* **Work request**: Output only the lines below that start at the line containing "F10, Ctrl +" and end at the line containing "- Message broker for Celery", with both ends kept.

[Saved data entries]
○ ○ ○
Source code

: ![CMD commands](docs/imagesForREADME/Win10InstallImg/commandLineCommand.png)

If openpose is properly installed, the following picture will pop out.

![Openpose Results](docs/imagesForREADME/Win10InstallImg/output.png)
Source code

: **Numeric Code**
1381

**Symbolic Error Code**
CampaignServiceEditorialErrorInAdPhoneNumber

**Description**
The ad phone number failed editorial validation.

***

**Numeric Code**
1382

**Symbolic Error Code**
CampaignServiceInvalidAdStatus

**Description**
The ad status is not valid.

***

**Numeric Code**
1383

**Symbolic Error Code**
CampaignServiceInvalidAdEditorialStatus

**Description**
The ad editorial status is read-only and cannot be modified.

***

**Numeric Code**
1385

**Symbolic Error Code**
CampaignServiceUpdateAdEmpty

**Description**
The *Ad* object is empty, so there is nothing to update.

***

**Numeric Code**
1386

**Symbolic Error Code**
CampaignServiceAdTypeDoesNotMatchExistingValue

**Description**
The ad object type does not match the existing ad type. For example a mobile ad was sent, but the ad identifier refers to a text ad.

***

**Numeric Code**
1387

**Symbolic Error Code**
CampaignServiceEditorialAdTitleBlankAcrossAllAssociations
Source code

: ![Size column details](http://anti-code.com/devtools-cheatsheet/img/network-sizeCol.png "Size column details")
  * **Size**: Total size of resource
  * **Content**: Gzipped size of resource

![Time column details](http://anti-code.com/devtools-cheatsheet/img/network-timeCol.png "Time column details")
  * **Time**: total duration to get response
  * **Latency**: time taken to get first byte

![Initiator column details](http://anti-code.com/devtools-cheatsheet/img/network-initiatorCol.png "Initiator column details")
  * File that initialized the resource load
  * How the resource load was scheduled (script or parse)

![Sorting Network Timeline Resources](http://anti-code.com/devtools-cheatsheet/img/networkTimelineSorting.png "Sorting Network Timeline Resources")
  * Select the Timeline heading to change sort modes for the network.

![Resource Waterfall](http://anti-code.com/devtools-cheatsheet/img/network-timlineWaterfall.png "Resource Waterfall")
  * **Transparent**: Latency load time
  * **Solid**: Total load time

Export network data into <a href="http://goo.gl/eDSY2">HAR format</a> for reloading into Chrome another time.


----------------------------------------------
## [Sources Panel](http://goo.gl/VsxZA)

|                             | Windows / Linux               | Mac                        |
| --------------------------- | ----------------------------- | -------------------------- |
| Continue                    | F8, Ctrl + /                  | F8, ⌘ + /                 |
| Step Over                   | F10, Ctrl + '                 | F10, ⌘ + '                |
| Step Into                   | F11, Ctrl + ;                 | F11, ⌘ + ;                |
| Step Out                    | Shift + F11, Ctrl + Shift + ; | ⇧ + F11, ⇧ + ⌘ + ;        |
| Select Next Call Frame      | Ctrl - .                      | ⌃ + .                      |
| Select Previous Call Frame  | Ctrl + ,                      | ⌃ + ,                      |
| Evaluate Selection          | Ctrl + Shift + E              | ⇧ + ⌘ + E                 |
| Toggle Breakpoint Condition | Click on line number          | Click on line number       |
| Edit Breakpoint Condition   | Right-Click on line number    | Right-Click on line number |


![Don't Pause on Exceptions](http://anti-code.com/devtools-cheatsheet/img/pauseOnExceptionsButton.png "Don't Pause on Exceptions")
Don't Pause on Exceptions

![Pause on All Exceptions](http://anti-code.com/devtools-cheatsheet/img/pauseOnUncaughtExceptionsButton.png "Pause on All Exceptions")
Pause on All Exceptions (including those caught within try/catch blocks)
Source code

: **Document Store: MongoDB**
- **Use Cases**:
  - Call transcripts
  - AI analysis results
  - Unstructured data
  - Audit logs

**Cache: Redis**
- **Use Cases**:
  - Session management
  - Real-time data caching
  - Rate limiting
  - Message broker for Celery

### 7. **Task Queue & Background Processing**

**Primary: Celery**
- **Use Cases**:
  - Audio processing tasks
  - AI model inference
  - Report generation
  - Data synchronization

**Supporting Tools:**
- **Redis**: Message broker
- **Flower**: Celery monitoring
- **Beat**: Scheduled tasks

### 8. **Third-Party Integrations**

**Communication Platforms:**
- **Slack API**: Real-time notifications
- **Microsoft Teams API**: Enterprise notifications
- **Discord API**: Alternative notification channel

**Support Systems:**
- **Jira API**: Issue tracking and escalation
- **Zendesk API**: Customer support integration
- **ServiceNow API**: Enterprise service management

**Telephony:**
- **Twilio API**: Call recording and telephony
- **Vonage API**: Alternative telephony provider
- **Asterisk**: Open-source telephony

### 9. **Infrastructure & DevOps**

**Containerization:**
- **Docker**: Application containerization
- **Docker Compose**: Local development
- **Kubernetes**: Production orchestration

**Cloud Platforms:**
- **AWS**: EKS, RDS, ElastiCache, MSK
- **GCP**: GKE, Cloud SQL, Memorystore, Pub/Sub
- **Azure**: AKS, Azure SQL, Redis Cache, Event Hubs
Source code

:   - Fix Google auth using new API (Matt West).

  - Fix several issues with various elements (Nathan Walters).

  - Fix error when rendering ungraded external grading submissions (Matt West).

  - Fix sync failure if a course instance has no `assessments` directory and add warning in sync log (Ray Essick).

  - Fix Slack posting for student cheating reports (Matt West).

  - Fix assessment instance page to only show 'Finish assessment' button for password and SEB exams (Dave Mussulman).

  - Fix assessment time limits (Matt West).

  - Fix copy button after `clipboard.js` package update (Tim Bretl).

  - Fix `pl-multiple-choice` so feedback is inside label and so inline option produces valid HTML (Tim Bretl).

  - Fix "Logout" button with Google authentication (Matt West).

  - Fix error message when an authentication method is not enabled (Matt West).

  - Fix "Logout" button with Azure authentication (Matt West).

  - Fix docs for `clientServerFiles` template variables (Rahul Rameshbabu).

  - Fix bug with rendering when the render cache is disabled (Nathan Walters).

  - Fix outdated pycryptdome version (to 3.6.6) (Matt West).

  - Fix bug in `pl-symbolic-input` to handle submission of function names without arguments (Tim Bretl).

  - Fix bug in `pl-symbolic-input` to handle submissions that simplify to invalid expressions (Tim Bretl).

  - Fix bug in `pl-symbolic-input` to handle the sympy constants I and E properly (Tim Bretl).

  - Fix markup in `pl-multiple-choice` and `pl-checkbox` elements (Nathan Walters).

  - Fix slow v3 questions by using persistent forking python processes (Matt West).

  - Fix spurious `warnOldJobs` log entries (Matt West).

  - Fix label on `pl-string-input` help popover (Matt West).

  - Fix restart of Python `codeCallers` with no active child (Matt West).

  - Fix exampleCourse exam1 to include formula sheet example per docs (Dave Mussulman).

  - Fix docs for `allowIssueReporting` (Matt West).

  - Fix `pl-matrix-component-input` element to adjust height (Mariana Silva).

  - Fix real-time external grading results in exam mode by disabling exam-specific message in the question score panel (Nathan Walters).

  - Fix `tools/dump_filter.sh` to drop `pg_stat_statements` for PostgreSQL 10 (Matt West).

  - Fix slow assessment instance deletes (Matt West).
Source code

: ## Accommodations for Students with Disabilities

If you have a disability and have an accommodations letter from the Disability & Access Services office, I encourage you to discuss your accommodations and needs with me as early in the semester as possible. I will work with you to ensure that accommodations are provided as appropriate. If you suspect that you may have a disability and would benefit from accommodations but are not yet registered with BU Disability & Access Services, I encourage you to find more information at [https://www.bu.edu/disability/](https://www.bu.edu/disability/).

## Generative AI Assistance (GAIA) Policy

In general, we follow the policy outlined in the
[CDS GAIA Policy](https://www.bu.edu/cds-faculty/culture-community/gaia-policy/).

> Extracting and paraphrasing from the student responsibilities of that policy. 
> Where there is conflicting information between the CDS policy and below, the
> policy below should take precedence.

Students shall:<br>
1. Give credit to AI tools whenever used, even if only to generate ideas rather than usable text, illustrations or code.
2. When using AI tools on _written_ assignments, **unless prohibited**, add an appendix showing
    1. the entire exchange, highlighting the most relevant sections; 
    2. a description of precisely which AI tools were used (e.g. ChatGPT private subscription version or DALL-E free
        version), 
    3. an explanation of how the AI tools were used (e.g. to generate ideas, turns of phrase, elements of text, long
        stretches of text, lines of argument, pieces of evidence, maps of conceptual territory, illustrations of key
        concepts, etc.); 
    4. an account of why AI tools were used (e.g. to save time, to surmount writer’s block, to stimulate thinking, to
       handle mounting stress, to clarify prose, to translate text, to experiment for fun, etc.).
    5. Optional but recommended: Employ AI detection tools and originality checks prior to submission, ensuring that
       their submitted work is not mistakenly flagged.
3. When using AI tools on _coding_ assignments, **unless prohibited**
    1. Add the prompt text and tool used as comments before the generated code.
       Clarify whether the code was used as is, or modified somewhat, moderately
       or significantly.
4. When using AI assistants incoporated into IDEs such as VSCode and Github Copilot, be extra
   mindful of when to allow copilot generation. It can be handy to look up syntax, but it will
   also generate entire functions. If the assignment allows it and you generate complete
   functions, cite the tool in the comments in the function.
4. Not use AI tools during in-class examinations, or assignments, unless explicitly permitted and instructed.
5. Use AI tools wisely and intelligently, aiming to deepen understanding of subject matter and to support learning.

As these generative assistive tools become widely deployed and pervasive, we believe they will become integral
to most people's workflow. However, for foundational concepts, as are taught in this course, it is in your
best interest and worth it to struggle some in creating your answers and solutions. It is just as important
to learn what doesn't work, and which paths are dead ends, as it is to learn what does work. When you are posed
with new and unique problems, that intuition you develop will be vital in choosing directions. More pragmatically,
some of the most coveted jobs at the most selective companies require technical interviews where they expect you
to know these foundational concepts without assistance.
○ ○ ○
* **Task result**:
| Step Over                   | F10, Ctrl + '                 | F10, ⌘ + '                |
| Step Into                   | F11, Ctrl + ;                 | F11, ⌘ + ;                |
| Step Out                    | Shift + F11, Ctrl + Shift + ; | ⇧ + F11, ⇧ + ⌘ + ;        |
| Select Next Call Frame      | Ctrl - .                      | ⌃ + .                      |
| Select Previous Call Frame  | Ctrl + ,                      | ⌃ + ,                      |
| Evaluate Selection          | Ctrl + Shift + E              | ⇧ + ⌘ + E                 |
| Toggle Breakpoint Condition | Click on line number          | Click on line number       |
| Edit Breakpoint Condition   | Right-Click on line number    | Right-Click on line number |


![Don't Pause on Exceptions](http://anti-code.com/devtools-cheatsheet/img/pauseOnExceptionsButton.png "Don't Pause on Exceptions")
Don't Pause on Exceptions

![Pause on All Exceptions](http://anti-code.com/devtools-cheatsheet/img/pauseOnUncaughtExceptionsButton.png "Pause on All Exceptions")
Pause on All Exceptions (including those caught within try/catch blocks)
Source code

: **Document Store: MongoDB**
- **Use Cases**:
  - Call transcripts
  - AI analysis results
  - Unstructured data
  - Audit logs

**Cache: Redis**
- **Use Cases**:
  - Session management
  - Real-time data caching
  - Rate limiting
  - Message broker for Celery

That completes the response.